VC Fund President Gets Nearly 5 Years in Prison for Securities, Wire Fraud
Marc Lawrence, the president of venture capital fund Downing Partners LLP, has been sentenced to 55 months in prison for securities fraud and wire fraud for his role in a Ponzi-like scheme that took millions of dollars from investors.
According to an indictment filed in US District Court for the Southern District of New York, Lawrence and his co-defendant David Wagner, who was chairman and CEO of Downing, solicited nearly $10 million from approximately 40 Downing investors through materially false and misleading statements.
“Marc Lawrence and his co-defendant fraudulently induced employee-investors to invest over $8 million in return for sales, operations, and management expertise in profitable business operations,” Audrey Strauss, US attorney for the Southern District of New York, said in a statement. “Unfortunately for their investors, Downing generated virtually no returns, and was little more than a vehicle for Lawrence and Wagner to siphon employee-investor funds to pay Wagner’s personal expenses or pay off other investors in Ponzi-like fashion.”

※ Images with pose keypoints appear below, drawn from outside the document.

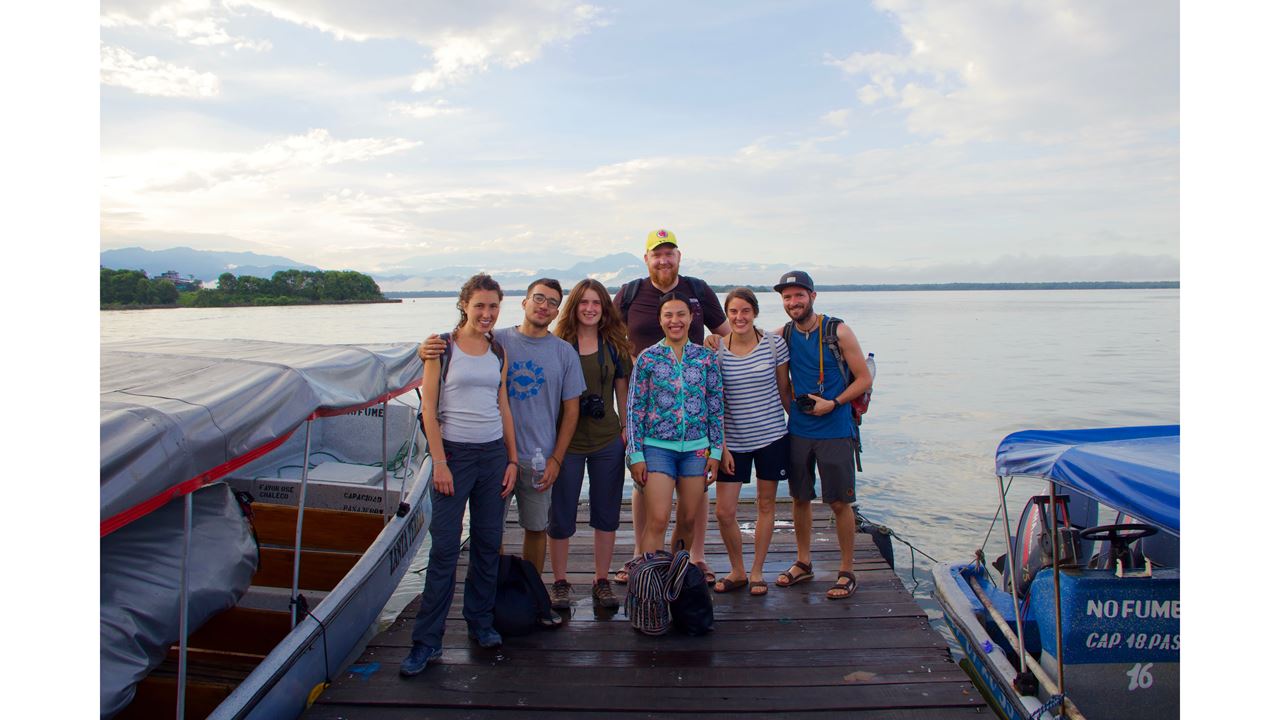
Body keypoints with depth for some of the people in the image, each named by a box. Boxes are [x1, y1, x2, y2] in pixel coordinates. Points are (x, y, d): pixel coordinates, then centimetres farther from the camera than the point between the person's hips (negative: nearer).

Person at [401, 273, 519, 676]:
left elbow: (503, 407, 13)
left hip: (493, 453, 4)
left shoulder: (498, 352, 10)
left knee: (488, 543, 9)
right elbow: (429, 408, -7)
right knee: (444, 548, -4)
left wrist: (512, 459, 8)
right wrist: (439, 462, -12)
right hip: (454, 453, -4)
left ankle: (480, 622, 25)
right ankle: (427, 640, 6)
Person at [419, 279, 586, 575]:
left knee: (536, 528, 12)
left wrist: (556, 459, -2)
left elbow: (571, 410, 4)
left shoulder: (565, 353, 2)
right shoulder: (496, 340, -1)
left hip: (539, 461, 1)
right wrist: (425, 351, -20)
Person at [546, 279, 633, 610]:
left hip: (607, 441, 2)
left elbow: (622, 393, 9)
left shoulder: (615, 346, 5)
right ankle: (560, 582, 21)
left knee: (606, 514, 9)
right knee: (561, 516, 6)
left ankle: (602, 582, 23)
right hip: (566, 441, -2)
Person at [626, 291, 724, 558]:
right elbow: (635, 408, 0)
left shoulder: (706, 357, 4)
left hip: (696, 448, 3)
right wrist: (636, 455, -5)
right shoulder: (647, 358, -1)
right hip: (657, 447, -2)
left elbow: (717, 405, 7)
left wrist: (716, 451, 3)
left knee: (688, 521, 10)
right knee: (658, 520, -10)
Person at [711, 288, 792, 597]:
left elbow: (784, 390, 6)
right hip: (733, 441, 0)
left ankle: (757, 572, 26)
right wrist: (721, 445, -6)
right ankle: (737, 571, 21)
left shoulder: (774, 344, -5)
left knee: (765, 505, 10)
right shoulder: (716, 351, -5)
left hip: (771, 436, 0)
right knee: (724, 512, -2)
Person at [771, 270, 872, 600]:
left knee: (840, 502, 2)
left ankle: (847, 572, 16)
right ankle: (803, 563, 29)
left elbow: (864, 378, -5)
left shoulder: (838, 332, -7)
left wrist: (833, 403, -16)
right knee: (800, 498, 12)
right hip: (798, 429, 4)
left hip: (835, 429, -4)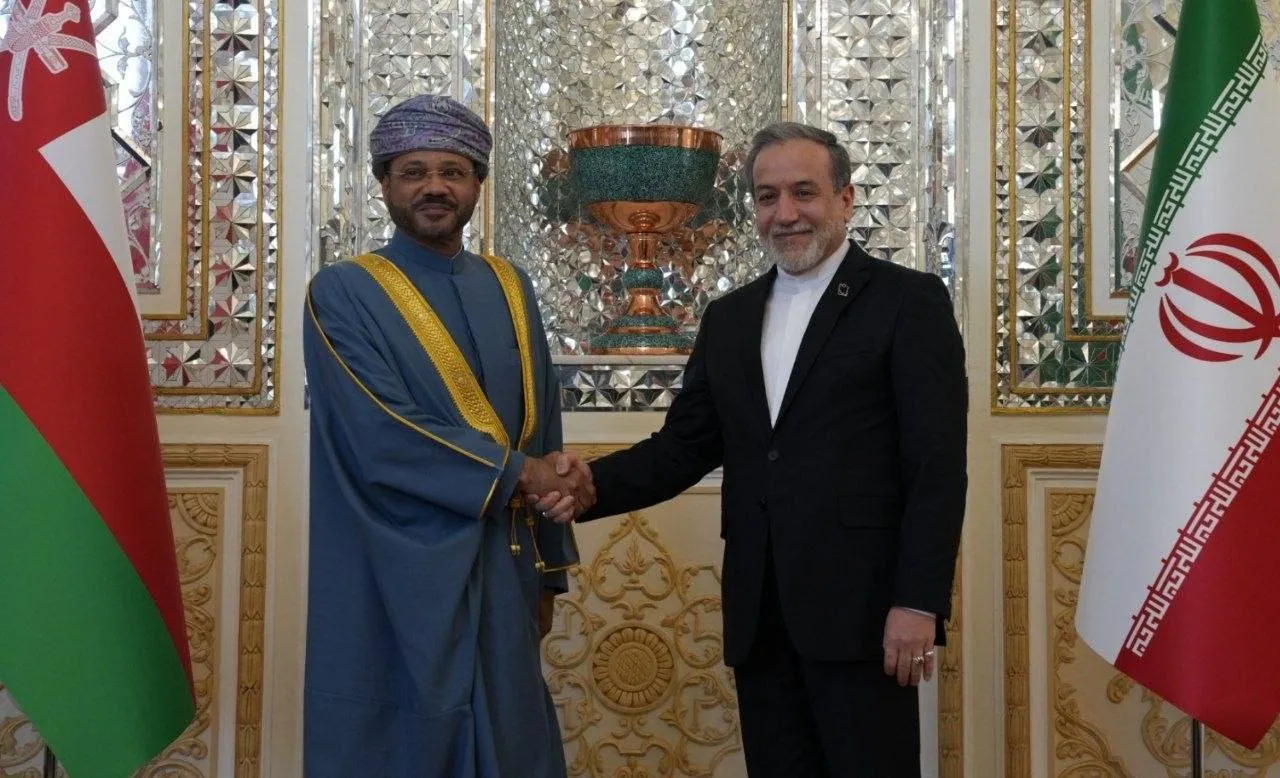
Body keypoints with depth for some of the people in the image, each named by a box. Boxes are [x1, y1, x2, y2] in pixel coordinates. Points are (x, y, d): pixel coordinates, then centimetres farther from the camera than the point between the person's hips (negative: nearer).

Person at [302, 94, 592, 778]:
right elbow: (381, 435, -18)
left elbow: (542, 429, 12)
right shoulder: (342, 293, -7)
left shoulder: (511, 288, 10)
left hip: (503, 578, 5)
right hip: (394, 585, -5)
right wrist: (513, 474, -13)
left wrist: (547, 566, 10)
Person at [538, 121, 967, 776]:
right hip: (760, 616, 5)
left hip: (861, 606, -5)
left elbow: (938, 467, -8)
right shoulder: (728, 317, 15)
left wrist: (919, 603, -15)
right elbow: (684, 446, 11)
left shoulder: (909, 301, -2)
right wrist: (592, 484, -7)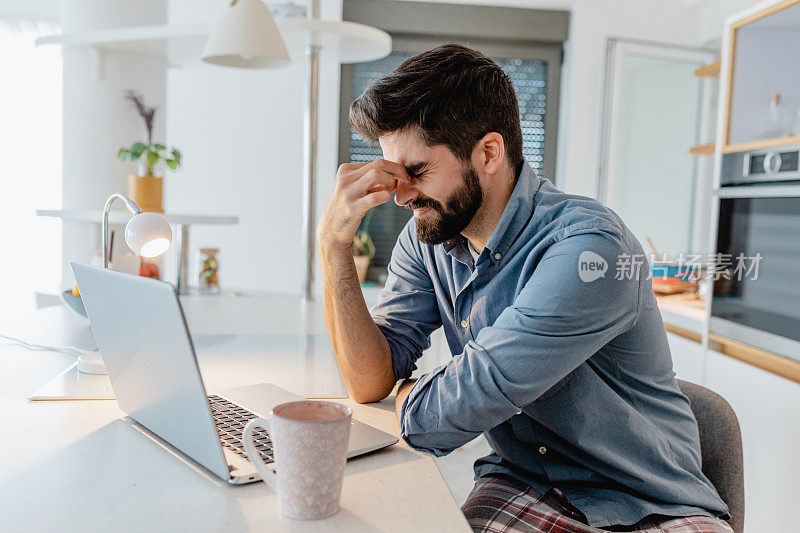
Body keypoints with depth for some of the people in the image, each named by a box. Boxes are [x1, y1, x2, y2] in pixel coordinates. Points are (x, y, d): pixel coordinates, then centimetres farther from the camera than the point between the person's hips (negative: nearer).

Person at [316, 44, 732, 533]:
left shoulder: (589, 250, -27)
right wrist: (334, 245, -16)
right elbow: (371, 381, -8)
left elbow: (451, 415, -26)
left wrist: (409, 397, -4)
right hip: (524, 488, 3)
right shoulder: (429, 239, -3)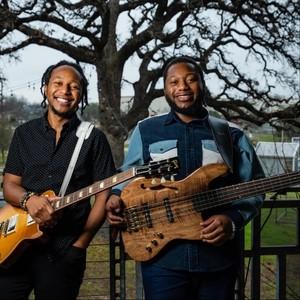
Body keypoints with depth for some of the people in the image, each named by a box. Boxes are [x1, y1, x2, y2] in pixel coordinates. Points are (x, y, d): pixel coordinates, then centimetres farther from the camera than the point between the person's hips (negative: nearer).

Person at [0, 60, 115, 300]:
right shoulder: (25, 133, 9)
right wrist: (29, 200, -16)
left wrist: (79, 246, -9)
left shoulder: (93, 138, 0)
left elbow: (103, 195, -2)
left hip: (64, 252, -2)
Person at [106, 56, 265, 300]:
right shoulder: (146, 130, 7)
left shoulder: (232, 135, 7)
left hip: (219, 256, 1)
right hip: (162, 256, -1)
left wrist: (233, 220, -11)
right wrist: (118, 197, -7)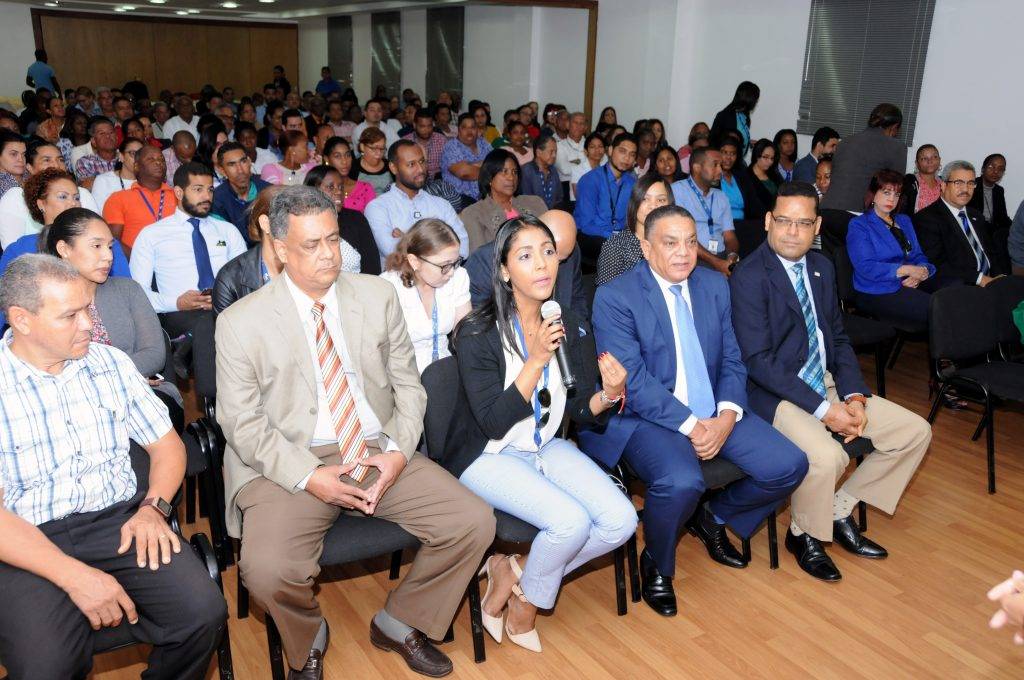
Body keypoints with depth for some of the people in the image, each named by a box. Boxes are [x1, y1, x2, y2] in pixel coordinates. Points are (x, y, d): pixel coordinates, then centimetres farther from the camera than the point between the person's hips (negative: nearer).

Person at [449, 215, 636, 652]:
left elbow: (580, 412, 3)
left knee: (621, 521, -14)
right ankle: (524, 605, 5)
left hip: (547, 448, 6)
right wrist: (537, 360, -29)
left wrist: (609, 394, -20)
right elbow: (493, 424, -21)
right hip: (488, 457, -6)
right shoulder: (478, 332, -16)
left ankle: (513, 570, 6)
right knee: (571, 520, -26)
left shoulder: (570, 327, -1)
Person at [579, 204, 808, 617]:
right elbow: (632, 379, -16)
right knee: (680, 482, -34)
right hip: (648, 416, -6)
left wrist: (727, 416, -11)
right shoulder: (614, 297, -10)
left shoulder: (714, 285, 9)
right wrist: (690, 425, -21)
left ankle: (712, 516, 20)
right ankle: (656, 565, 0)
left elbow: (731, 359, 8)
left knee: (789, 466, -9)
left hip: (715, 415, 6)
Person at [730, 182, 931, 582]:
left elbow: (837, 338, 13)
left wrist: (854, 396, -4)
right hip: (776, 394, -8)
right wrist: (823, 409, -21)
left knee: (916, 431, 2)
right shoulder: (748, 277, -15)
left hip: (827, 383, 8)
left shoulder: (822, 267, 10)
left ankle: (840, 512, 14)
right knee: (826, 456, -32)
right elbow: (758, 361, -20)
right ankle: (803, 534, 1)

Investors in Downing were known as employee-investors because they made a required investment of between $150,000 and $250,000 in the company, and were regarded as employees. However, they soon learned that Downing did not have access to millions of dollars in funding, contrary to what they were told by Lawrence and Wagner, the indictment said. They also discovered that Downing often couldn’t make payroll, had virtually no products to sell, and that the employee-investments accounted for the lion’s share of the company’s funding. Employee-investors also learned that Wagner and Lawrence had misrepresented the companies in Downing’s portfolio, their product readiness, and their ability to generate revenue.
The employee-investments “were solicited through materially false and misleading statements regarding, among other things, Downing’s use of investor proceeds, sources of funding, financial condition and ability to pay salaries to employee-investors, and portfolio companies,” said the indictment.
And when several employee-investors sued Wagner, Lawrence, and Downing over allegations of fraud, the two leaders continued the scheme by recruiting employee-investors into a new company called Cliniflow Technologies LLC, and again allegedly used materially false and misleading statements about the company in order to lure investors. The indictment also said that Wagner received a $400,000 loan and $100,000 grant from the Connecticut Department of Economic and Community Development for Cliniflow after making materially false statements. The funds were supposed to be used for Cliniflow’s purported relocation from New York to Connecticut; however, Wagner transferred most of them to other Downing entities and also used some of it to buy a BMW for his daughter.
Lawrence, 54, pleaded guilty to two counts of securities fraud and one count of wire fraud. In addition to the prison term, he has been ordered to serve three years of supervised release, and to pay forfeiture of $150,000 and just under $4.5 million in restitution to victims of his fraud.